Лизнув указательный палец, Итянь принялся тереть ее огрубевшую кожу. Прежде он не осмелился бы проделать подобное у всех на виду, но за время экзаменов в нем прибавилось уверенности. За пределами деревни все его представления о пристойности казались глупостью. Он надеялся, что в городе, в университете, их отношения не надо будет скрывать. Этого аспекта коммунистического учения Итянь не понимал, как, впрочем, и многих других. Мао говорил, что женщина держит половину неба, но при этом прилюдно демонстрировать любовь к женщине считается неприемлемым. В школе их учили, что романтические отношения – пустая трата времени, которое следовало бы потратить на Революцию.
– Я все видел, – сказал Ишоу.
Итянь удивленно посмотрел на него. А он-то думал, что его брат так увлеченно поедает ютяо, что ничего вокруг не замечает.
– Вы двое хоть понимаете, что созданы друг для дружки? Моему братишке такие странные штуки нравятся, – Ишоу кивнул на конспекты, которые Итянь и в закусочную принес, – что друга по интересам ему сложно найти.
Они с Ханьвэнь собирались сравнить ответы на вопросы, но из-за подколок Ишоу оставили эту идею.
– А вот ты совсем как он! – Ишоу ткнул в Ханьвэнь палочкой и рассмеялся.
– Повежливее нельзя? – Итянь оттолкнул руку Ишоу.
– А ты кто такой, чтоб меня учить? Матушка моя? Или думаешь, что если ты экзамены сдал, так, значит, умнее меня заделался?

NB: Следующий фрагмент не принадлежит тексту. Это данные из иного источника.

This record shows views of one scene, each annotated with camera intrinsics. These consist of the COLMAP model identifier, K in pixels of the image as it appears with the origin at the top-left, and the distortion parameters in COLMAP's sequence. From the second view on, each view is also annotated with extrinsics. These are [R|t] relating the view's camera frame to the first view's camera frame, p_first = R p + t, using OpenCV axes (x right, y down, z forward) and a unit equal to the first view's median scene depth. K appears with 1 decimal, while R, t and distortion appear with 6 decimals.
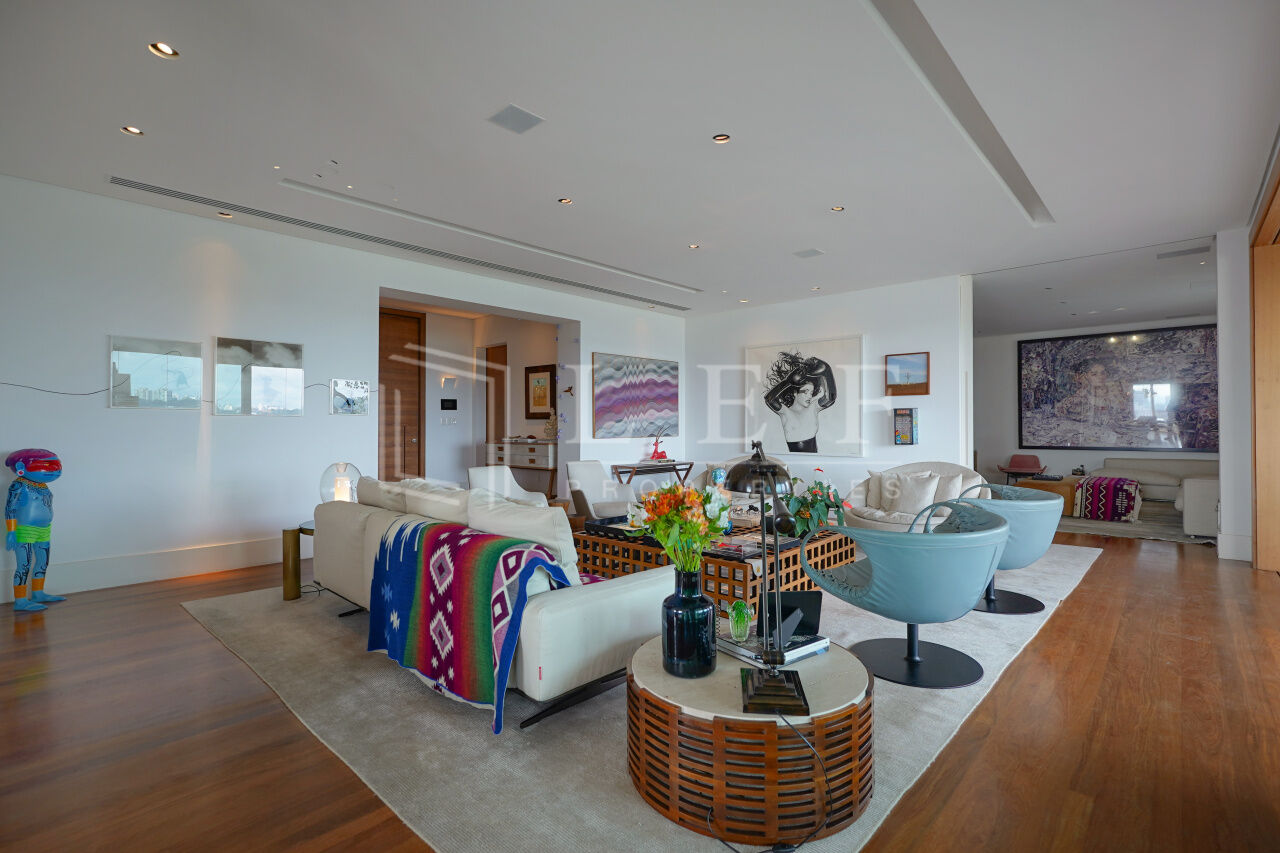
lens RADIAL K [[587.2, 0, 644.9], [0, 587.2, 426.1], [0, 0, 1]] dist [-0.012022, 0.000613]
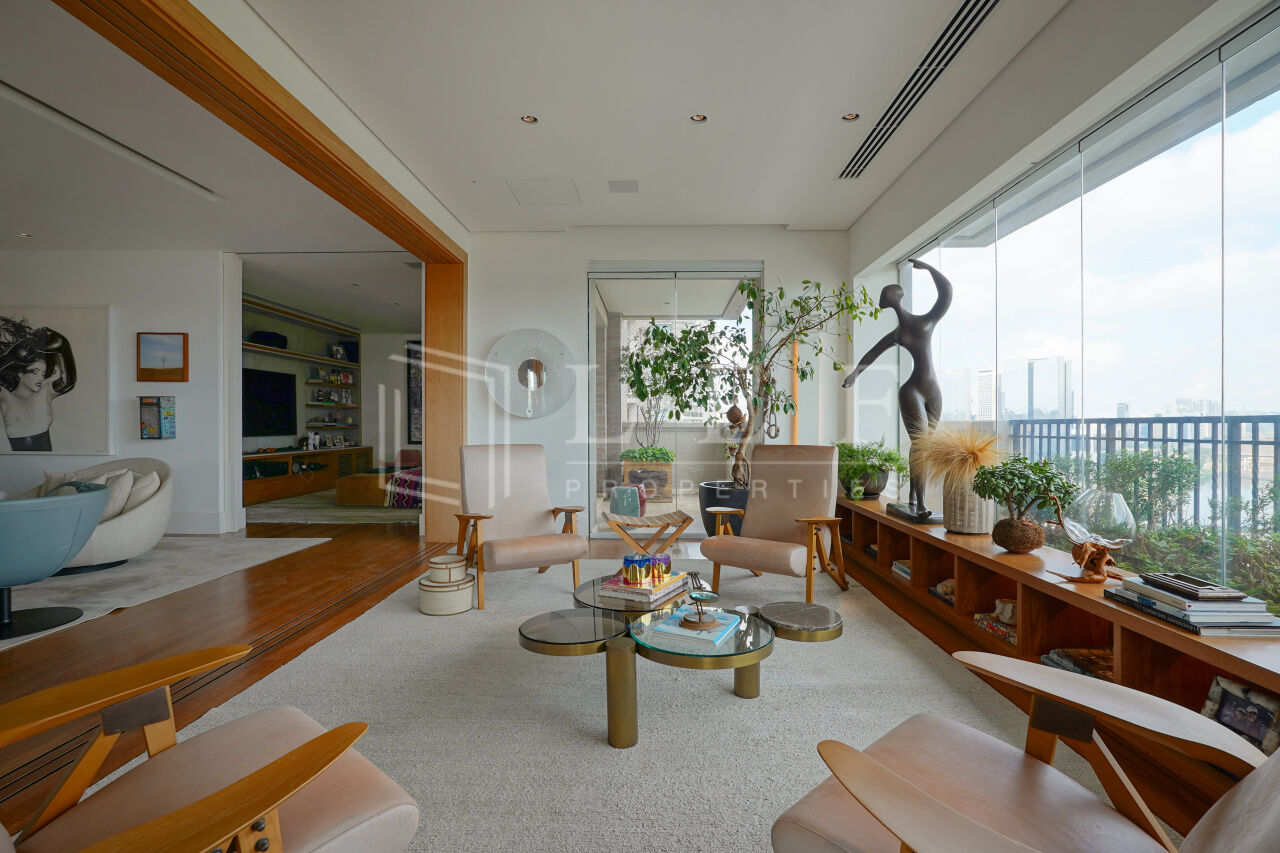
lens RADIAL K [[596.3, 0, 640.0], [0, 596.3, 426.5], [0, 0, 1]] dist [0.000123, 0.000793]
pose [[0.748754, 0.006048, 0.662820, 0.340899], [-0.007681, 0.999970, -0.000448, 0.006987], [-0.662803, -0.004756, 0.748779, -0.103361]]
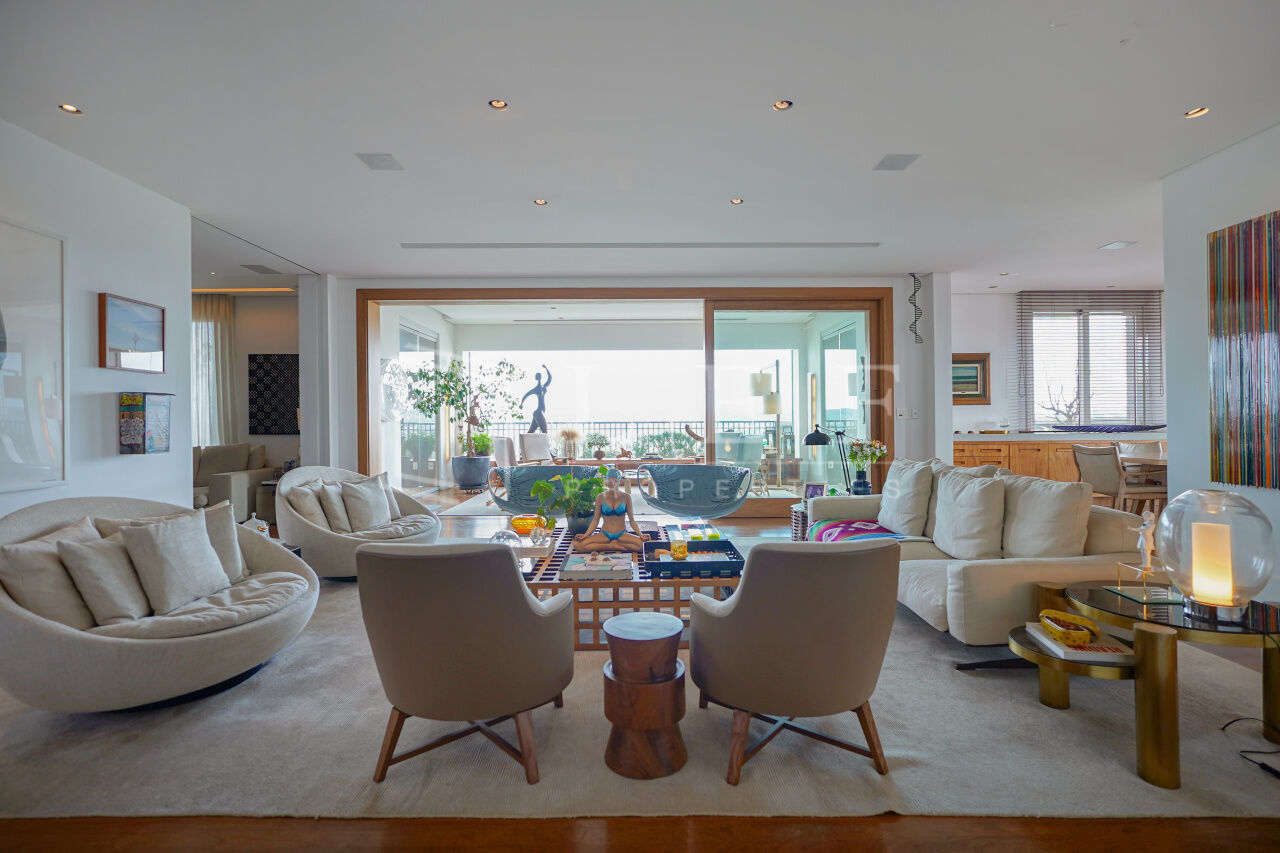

Итянь знал, что брат говорит шутливо, и все же рассердился. Он вспомнил об отце. И отец, и Ишоу – деревенщины, не знающие хороших манер, а из развлечений признающие только выпивку, потому что другого не видали. Итянь вспомнил, как накануне первого экзамена Ишоу зачитывал вопросы – медленно, то и дело сбиваясь. Разговаривать с ним Итяню не хотелось, он жаждал остаться вдвоем с Ханьвэнь. И он отвернулся от Ишоу, хотя тот наверняка уже так набрался, что, скорее всего, даже и не заметил.
Часть III
Засуха
Глава 18
1993
Телефон стоял в гостиной, на приставном столике, покрытом белоснежной кружевной салфеткой, и весь следующий день Ханьвэнь то и дело подходила к нему, клала ладонь на трубку, уверенная, что уловила тихое жужжание, какое бывает перед звонком. Ей представлялось, как она снимает трубку и слышит голос Итяня. Или человека из полиции – тогда у нее появится предлог самой позвонить Итяню. Но тишину в доме не тревожил звонок, и Ханьвэнь охватывал ужас: вдруг она скажет “Алло”, а в ответ услышит приглушенный голос господина Цяня?
– Хочешь сегодня вечером в зоопарк сходить? – спросила она Юньюаня, когда служанка привела его из школы.
Сама Ханьвэнь весь день просидела дома, и здесь словно сам воздух душил ее, не отпуская ни на минуту после их возвращения с ужина. Внутри ей оставалось лишь ждать.